Early in the event, Whitesides polled the audience, asking if money and safety weren’t factors, who there would want to go to space? Almost everyone raised a hand.

But right now, money is a factor — a big one.  Although more than 600 people — “citizen explorers”, including Whitesides and his wife, have put down a deposit for their own suborbital space adventure, a ticket for one of the six seats on SpaceShip Two now runs $250,000.  It was originally $200,000, but Virgin Galactic cites inflation for the increase in May 2013. Whitesides will have to wait his turn. Virgin Galactic’s owner and founder, flamboyant British businessman and adventurer Richard Branson, plans to be aboard the first flight with his family.

Blue Marble photo of Earth
The iconic Blue Marble view of Earth from Apollo 17. (NASA public domain image)

Why so much? Safety precautions, for one thing.

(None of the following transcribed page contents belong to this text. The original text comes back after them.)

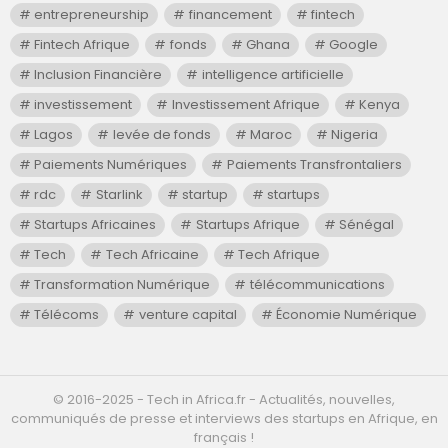
entrepreneurship
financement
fintech
Fintech Afrique
fonds
Ghana
Google
Inclusion Financière
intelligence artificielle
investissement
Investissement Afrique
Kenya
Lagos
levée de fonds
Maroc
Nigeria
Paiements Numériques
Paiements Transfrontaliers
rdc
Starlink
startup
startups
Startups Africaines
Startups Afrique
Sénégal
Tech
Tech Africaine
Tech Afrique
Transformation Numérique
télécommunications
Télécoms
venture capital
Économie Numérique
©️ 2016-2025 - Tech in Africa.fr - Actualités, nouvelles,
communiqués de presse et interviews des startups en Afrique, en
français !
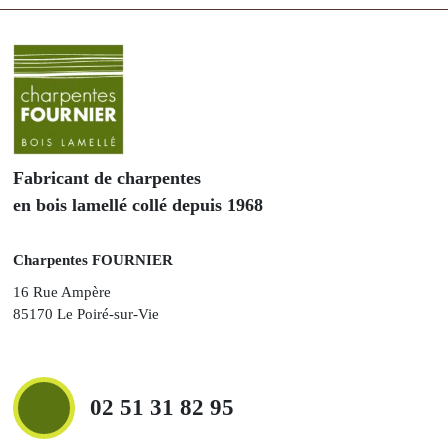
Fabricant de charpentes
en bois lamellé collé depuis 1968
Charpentes FOURNIER
16 Rue Ampère
85170 Le Poiré-sur-Vie
02 51 31 82 95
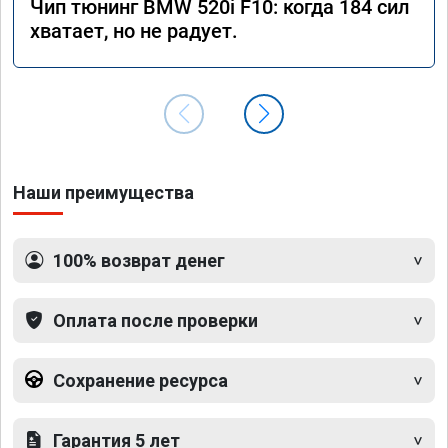
Чип тюнинг BMW 520i F10: когда 184 сил
хватает, но не радует.
Наши преимущества
100% возврат денег
Оплата после проверки
Сохранение ресурса
Гарантия 5 лет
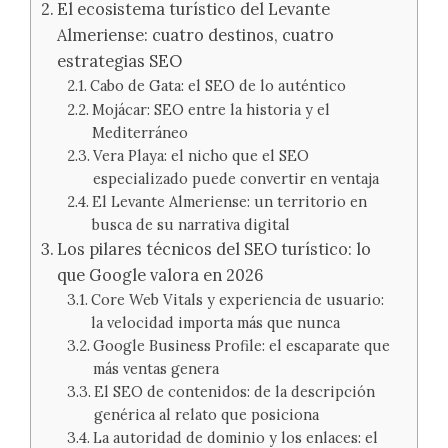
El ecosistema turístico del Levante
Almeriense: cuatro destinos, cuatro
estrategias SEO
Cabo de Gata: el SEO de lo auténtico
Mojácar: SEO entre la historia y el
Mediterráneo
Vera Playa: el nicho que el SEO
especializado puede convertir en ventaja
El Levante Almeriense: un territorio en
busca de su narrativa digital
Los pilares técnicos del SEO turístico: lo
que Google valora en 2026
Core Web Vitals y experiencia de usuario:
la velocidad importa más que nunca
Google Business Profile: el escaparate que
más ventas genera
El SEO de contenidos: de la descripción
genérica al relato que posiciona
La autoridad de dominio y los enlaces: el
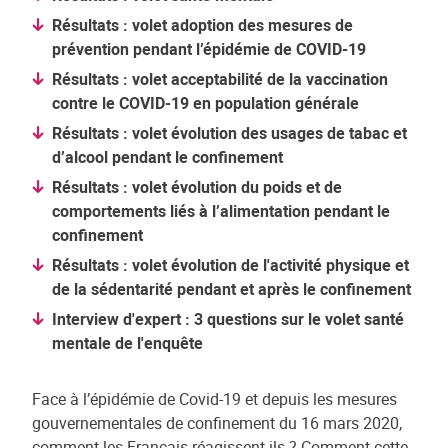
Résultats : volet adoption des mesures de
prévention pendant l’épidémie de COVID-19
Résultats : volet acceptabilité de la vaccination
contre le COVID-19 en population générale
Résultats : volet évolution des usages de tabac et
d’alcool pendant le confinement
Résultats : volet évolution du poids et de
comportements liés à l’alimentation pendant le
confinement
Résultats : volet évolution de l'activité physique et
de la sédentarité pendant et après le confinement
Interview d'expert : 3 questions sur le volet santé
mentale de l'enquête
Face à l’épidémie de Covid-19 et depuis les mesures
gouvernementales de confinement du 16 mars 2020,
comment les Français réagissent-ils ? Comment cette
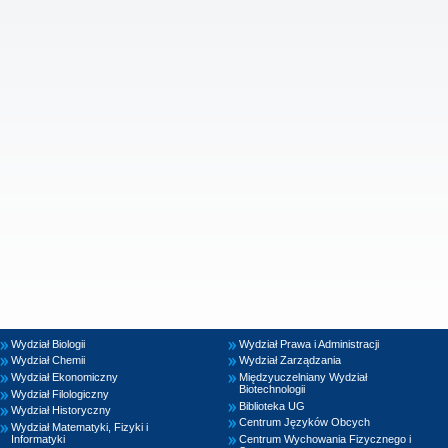
Wydział Biologii
Wydział Prawa i Administracji
Wydział Chemii
Wydział Zarządzania
Wydział Ekonomiczny
Międzyuczelniany Wydział
Biotechnologii
Wydział Filologiczny
Biblioteka UG
Wydział Historyczny
Centrum Języków Obcych
Wydział Matematyki, Fizyki i
Informatyki
Centrum Wychowania Fizycznego i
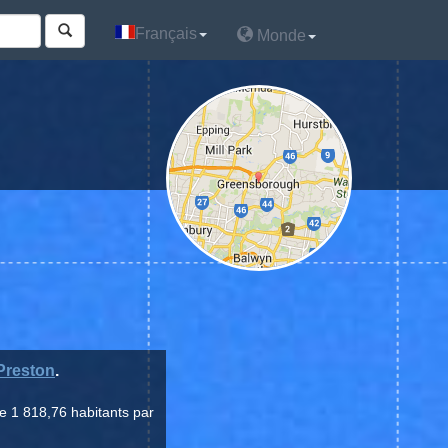
Français
Français
Monde
Monde
Preston
.
e 1 818,76 habitants par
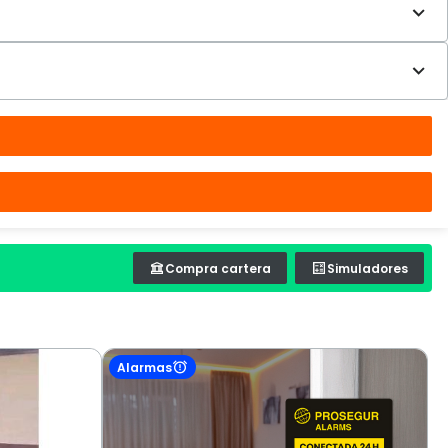
Compra cartera
Simuladores
Alarmas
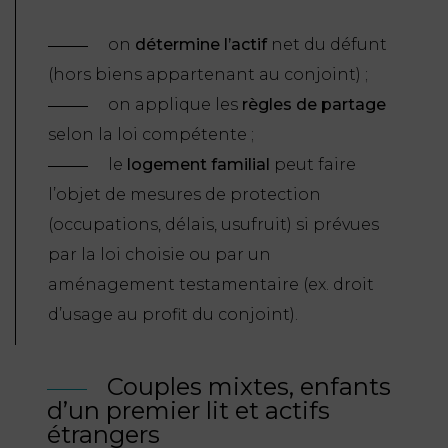
on
détermine l’actif
net du défunt
(hors biens appartenant au conjoint) ;
on applique les
règles de partage
selon la loi compétente ;
le
logement familial
peut faire
l’objet de mesures de protection
(occupations, délais, usufruit) si prévues
par la loi choisie ou par un
aménagement testamentaire (ex. droit
d’usage au profit du conjoint).
Couples mixtes, enfants
d’un premier lit et actifs
étrangers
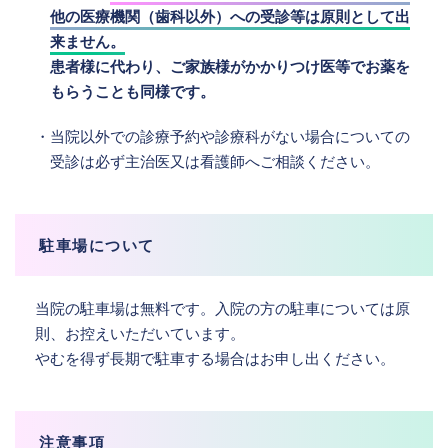
他の医療機関（歯科以外）への受診等は原則として出
来ません。
患者様に代わり、ご家族様がかかりつけ医等でお薬を
もらうことも同様です。
・当院以外での診療予約や診療科がない場合についての
受診は必ず主治医又は看護師へご相談ください。
駐車場について
当院の駐車場は無料です。入院の方の駐車については原
則、お控えいただいています。
やむを得ず長期で駐車する場合はお申し出ください。
注意事項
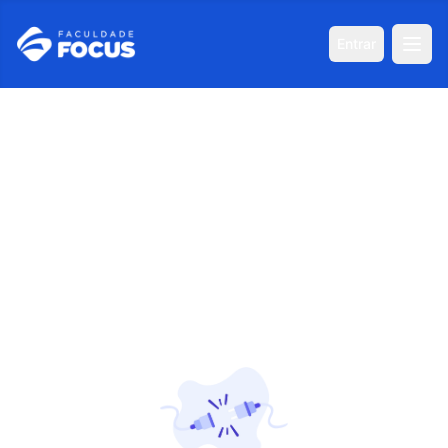
Entrar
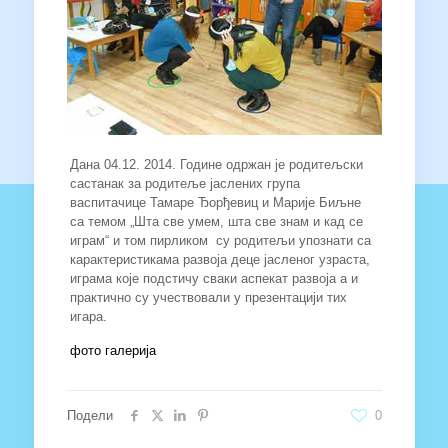
Дана 04.12. 2014. Године одржан је родитељски
састанак за родитеље јаслених група
васпитачице Тамаре Ђорђевиц и Марије Биљне
са темом „Шта све умем, шта све знам и кад се
играм“ и том пирликом су родитељи упознати са
карактеристикама развоја деце јасленог узраста,
играма које подстичу сваки аспекат развоја а и
практично су учествовали у презентацији тих
игара.
фото галерија
Подели
0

A major problem is America’s recent cultural aversion to risky, “audacious” projects, especially technical ones and especially those involving people. Whitesides called these projects the pathway to progress, but said the fear following accidents and media coverage of those accidents can leave them dead in the water.

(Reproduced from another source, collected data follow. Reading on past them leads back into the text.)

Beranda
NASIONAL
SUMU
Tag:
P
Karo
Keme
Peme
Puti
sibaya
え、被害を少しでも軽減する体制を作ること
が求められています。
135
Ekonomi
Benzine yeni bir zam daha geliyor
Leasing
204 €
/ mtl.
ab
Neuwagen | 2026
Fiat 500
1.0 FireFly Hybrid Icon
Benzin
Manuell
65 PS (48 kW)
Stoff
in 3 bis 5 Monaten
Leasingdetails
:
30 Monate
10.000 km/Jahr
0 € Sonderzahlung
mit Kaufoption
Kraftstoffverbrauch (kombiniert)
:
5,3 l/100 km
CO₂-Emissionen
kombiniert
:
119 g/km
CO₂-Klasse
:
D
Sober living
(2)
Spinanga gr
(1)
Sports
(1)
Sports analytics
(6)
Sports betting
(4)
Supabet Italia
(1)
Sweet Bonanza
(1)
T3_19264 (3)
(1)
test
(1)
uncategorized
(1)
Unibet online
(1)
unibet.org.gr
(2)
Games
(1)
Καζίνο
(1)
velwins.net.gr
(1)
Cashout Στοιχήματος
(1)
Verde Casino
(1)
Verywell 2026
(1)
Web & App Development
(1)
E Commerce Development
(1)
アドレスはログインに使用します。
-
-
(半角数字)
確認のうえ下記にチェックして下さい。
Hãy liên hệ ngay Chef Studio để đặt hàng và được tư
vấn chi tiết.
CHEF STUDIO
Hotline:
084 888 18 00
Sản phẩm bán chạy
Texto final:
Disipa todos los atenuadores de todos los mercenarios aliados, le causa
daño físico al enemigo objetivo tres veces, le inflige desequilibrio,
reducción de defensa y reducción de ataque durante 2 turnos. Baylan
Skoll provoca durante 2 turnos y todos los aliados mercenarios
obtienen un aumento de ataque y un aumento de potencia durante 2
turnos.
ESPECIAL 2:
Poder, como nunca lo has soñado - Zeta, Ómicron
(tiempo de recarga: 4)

No one wants another Challenger or Columbia tragedy happening for anyone, let alone civilians.  For commercial spacecraft, he said, an accident rate of even 2 percent — roughly the shuttle program’s figure — is too high.

During the question-and-answer session, Scott Lewis of knowthecosmos.com and Universe Today’s publisher Fraser Cain joined the discussion via Google Hangout. People watching online asked if there would be a payment system similar to a mortgage available for people who wanted to go to space but didn’t have a couple hundred thousand dollars to burn.

From takeoff to landing, the trip will last somewhere roughly two hours, with just under five minutes of it in space. For a $250,000 ticket, rounding to five minutes, that time in space will cost $833.34 per second.

‘Amusement park rides in space’?

Lee Siegel, a science writer for the University of Utah, brought up the scientific return of the venture. Siegel leaned into the microphone to ask pointedly: “Why are we creating amusement park rides in space for rich people?”

Whitesides said that while people have the right to be concerned about how their tax dollars are spent, Virgin Galactic is privately funded. Siegel,  he responded, has no reason to tell people how to spend their own money. And at the end of the day, he said, he is personally inspired by sending people to space.

Earlier in the hour, he referenced the overview effect, the “profound impact” of spaceflight on many astronauts. The term comes from a book of the same named written by Harvard scholar Frank White.

Only 542 people have been to space since the first manned space flight in 1961.

The company, Whitesides also said, does have a science-oriented job for its equipment. It plans to invite scientists to send research up in specialized payload racks in place of seats.

Other eventual goals include being able to place research projects in the fuselages, lowering costs so more people can fly, and having two carrier aircraft and five space ships docked at one time in the “Gateway to Space,” the New Mexico spaceport formerly known as Spaceport America.

At one point during his presentation, Whitesides talked the room through a sample trip, from an early morning “right stuff moment” where passengers walk to the spacecraft and can imagine their own movie soundtrack, through rockets and weightlessness, culminating in a glide back to Earth for a party that evening.

Chuck Yeager would feel right at home.